Antuan Simmons

Profile
- Position: Cornerback

Personal information
- Born: March 31, 1979 (age 47) Los Angeles, California, U.S.
- Listed height: 5 ft 9 in (1.75 m)
- Listed weight: 185 lb (84 kg)

Career information
- College: Southern California

Career history
- 2003: Barcelona Dragons
- 2004–2005: Los Angeles Avengers

Awards and highlights
- Second-team All-Pac-10 (1998);

= Antuan Simmons =

American football player (born 1979)

Antuan Simmons (born March 31, 1979) is an American former football cornerback.

==College career==
Simmons played college football at the University of Southern California. He is famous at USC for intercepting a pass by catching the ball with his legs during a game against UCLA in 2001, returning the interception 34 yards for a touchdown.

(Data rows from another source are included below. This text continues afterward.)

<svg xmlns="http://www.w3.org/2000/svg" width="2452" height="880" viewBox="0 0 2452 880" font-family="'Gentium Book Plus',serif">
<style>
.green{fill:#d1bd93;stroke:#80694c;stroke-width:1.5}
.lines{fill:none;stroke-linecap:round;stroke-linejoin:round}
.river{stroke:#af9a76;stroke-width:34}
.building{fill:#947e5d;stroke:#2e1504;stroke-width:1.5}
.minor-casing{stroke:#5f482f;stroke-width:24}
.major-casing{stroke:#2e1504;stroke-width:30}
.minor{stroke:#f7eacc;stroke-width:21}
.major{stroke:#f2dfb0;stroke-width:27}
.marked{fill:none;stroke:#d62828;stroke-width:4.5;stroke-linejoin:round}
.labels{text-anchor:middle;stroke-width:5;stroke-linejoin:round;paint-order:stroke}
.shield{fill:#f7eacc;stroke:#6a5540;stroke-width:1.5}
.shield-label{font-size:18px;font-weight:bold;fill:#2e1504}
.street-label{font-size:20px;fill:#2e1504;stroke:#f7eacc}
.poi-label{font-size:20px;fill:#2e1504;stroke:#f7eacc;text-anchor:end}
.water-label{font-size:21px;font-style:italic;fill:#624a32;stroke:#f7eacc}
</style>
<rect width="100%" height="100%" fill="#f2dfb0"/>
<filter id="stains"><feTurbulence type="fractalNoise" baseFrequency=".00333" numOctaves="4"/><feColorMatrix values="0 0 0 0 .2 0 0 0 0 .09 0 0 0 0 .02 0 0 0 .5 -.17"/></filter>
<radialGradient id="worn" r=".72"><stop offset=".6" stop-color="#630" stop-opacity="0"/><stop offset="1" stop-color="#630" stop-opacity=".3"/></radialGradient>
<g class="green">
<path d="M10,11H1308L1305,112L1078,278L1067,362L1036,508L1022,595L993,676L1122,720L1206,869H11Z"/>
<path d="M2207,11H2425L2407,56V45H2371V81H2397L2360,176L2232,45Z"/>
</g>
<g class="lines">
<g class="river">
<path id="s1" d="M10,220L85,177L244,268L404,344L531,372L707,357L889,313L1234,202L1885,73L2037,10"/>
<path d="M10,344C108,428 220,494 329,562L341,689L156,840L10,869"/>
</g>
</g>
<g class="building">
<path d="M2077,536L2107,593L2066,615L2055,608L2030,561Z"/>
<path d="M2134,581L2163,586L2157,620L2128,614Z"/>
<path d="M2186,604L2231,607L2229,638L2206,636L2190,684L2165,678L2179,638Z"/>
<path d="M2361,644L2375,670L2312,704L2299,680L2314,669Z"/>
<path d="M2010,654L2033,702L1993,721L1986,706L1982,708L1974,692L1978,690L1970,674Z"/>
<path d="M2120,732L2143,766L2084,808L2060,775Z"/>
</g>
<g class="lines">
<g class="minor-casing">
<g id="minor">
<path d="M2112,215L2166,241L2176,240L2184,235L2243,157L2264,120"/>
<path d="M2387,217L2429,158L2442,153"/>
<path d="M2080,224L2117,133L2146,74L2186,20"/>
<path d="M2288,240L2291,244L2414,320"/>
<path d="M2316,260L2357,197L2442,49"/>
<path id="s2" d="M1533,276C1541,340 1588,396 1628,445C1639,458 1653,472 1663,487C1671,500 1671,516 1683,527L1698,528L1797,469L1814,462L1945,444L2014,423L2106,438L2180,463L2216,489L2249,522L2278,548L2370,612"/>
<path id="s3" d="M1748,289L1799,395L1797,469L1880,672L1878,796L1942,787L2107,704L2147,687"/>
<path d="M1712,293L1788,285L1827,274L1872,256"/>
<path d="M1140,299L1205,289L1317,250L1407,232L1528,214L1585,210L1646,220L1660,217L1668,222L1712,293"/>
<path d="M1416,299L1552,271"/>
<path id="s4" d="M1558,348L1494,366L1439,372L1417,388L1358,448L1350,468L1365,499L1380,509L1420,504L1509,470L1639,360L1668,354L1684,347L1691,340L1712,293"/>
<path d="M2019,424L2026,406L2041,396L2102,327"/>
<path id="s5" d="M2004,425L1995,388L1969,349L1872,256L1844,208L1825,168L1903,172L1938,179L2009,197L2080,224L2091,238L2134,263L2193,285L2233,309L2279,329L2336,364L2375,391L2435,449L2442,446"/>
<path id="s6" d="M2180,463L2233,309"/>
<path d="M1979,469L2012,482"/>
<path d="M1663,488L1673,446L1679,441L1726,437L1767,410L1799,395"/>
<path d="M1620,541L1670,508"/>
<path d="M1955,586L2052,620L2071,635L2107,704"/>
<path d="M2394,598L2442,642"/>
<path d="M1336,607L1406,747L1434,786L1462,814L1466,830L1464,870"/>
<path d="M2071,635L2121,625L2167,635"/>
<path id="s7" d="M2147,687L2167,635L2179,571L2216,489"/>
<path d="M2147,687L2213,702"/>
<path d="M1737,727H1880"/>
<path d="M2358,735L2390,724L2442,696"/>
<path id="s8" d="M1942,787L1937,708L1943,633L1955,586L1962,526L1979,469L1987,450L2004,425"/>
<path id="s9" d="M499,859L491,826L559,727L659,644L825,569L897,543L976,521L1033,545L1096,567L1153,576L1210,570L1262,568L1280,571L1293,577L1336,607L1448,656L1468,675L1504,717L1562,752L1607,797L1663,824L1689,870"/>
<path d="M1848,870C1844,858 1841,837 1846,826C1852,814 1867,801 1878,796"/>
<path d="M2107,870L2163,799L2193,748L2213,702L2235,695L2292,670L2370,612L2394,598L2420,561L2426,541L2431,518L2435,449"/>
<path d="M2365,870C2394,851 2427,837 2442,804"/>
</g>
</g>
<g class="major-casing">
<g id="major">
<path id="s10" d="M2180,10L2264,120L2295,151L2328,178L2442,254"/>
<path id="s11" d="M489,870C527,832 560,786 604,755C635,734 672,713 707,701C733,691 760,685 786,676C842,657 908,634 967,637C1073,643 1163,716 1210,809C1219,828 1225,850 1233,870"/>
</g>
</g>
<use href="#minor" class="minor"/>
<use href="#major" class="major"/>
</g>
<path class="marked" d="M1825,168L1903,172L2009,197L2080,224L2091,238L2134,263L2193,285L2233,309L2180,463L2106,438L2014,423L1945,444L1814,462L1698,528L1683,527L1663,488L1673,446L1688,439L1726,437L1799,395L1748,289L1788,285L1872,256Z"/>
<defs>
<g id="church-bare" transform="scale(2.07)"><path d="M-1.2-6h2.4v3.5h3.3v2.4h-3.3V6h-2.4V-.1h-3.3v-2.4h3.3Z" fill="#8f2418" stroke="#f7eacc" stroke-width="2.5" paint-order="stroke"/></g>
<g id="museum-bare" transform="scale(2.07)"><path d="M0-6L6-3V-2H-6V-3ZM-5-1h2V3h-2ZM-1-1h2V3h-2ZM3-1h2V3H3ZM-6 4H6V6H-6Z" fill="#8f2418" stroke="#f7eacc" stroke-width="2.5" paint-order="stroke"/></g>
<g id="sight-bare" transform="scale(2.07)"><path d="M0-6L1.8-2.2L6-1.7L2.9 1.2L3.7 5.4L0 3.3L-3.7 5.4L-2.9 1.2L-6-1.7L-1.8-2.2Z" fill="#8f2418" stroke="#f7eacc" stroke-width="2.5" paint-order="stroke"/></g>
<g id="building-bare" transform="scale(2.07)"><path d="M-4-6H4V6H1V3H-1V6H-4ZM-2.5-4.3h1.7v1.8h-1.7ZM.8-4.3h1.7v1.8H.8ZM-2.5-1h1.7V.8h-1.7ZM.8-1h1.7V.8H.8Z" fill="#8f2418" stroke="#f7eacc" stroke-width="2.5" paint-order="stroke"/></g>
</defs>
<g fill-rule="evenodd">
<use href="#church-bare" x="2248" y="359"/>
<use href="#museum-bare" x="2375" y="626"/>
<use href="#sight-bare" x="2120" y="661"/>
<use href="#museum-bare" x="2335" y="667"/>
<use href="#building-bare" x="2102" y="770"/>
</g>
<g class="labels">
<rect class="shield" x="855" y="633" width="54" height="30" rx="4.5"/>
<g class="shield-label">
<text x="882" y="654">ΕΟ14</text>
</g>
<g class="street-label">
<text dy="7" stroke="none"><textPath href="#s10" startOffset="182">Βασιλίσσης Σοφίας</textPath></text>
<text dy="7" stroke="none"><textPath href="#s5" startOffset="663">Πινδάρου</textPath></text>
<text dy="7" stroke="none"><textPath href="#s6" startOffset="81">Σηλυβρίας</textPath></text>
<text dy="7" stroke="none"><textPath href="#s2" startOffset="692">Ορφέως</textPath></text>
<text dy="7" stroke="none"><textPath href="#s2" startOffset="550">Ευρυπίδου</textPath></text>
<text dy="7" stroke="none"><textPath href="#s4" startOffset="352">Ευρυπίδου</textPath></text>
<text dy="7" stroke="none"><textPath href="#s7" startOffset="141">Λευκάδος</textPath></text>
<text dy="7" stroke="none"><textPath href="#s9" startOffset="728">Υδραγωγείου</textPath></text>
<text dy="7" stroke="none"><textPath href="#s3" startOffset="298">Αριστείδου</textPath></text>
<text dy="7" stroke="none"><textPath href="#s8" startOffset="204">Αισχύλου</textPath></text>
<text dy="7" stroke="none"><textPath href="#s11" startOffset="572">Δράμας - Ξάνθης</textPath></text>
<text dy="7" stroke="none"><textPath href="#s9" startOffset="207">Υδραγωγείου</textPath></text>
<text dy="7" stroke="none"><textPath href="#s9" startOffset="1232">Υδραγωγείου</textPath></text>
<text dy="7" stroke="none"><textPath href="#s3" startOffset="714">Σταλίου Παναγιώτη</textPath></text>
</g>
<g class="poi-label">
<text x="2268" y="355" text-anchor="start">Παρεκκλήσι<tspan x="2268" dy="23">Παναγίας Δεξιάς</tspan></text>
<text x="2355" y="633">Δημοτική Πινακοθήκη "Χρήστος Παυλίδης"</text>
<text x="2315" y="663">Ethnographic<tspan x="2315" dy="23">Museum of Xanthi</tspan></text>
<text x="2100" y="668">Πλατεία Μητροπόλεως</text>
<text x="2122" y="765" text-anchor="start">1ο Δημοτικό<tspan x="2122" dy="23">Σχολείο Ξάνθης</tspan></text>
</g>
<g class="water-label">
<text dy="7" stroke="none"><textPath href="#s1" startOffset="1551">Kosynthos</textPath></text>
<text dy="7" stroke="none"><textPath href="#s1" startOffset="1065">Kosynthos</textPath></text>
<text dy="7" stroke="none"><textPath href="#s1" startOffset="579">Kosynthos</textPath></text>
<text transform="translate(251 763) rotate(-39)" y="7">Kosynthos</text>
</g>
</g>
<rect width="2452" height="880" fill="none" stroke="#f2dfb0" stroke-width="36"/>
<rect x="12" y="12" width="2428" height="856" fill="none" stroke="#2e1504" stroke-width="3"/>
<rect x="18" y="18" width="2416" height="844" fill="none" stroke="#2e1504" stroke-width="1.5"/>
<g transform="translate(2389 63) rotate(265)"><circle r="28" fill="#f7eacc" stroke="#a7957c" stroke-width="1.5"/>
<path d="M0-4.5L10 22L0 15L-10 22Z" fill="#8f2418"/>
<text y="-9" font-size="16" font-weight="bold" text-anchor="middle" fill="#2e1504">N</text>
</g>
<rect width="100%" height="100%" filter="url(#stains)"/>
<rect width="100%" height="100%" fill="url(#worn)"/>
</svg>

Near the end of the 1999 college football season, Simmons suffered a back injury which required him to sit out at the end of the season. While undergoing an MRI on his back in the summer of 2000, a series of tests determined that there were tumors in his chest and near his kidneys. As a result, Simmons spent six weeks in the hospital and underwent three surgeries. Simmons survived a near ordeal with death and lost forty pounds. Yet, through determination, Simmons returned to USC in January 2001 and fully prepared for the 2001 football season. Prior to the 2001 season, Simmons was USC's spokesman at Pac-10 Media Day, and Simmons ended up starting all twelve games at free safety. His interception and touchdown against UCLA are considered a gratifying highlight for Simmons and the 2001 season.

==Professional career==
Undrafted in 2002, Simmons signed with the San Diego Chargers, but did not survive the final cuts. In 2003, he played for the Barcelona Dragons of NFL Europe and signed with the San Francisco 49ers but again did not make the roster. He played in the Arena Football League (AFL) for the Los Angeles Avengers from 2004 to 2005.

==After football==
After his playing career ended, he began coaching. Presently, he is the head defensive coordinator and quarterbacks coach at Laguna Creek High School, in Elk Grove, CA.

Simmons helped their then starting running back, Don Jackson to lead the section and division in rushing yards in the 2010 season. Before the end of the season, he was leading the state in yards, and was number 4 in the nation, before Laguna failed to make the playoffs.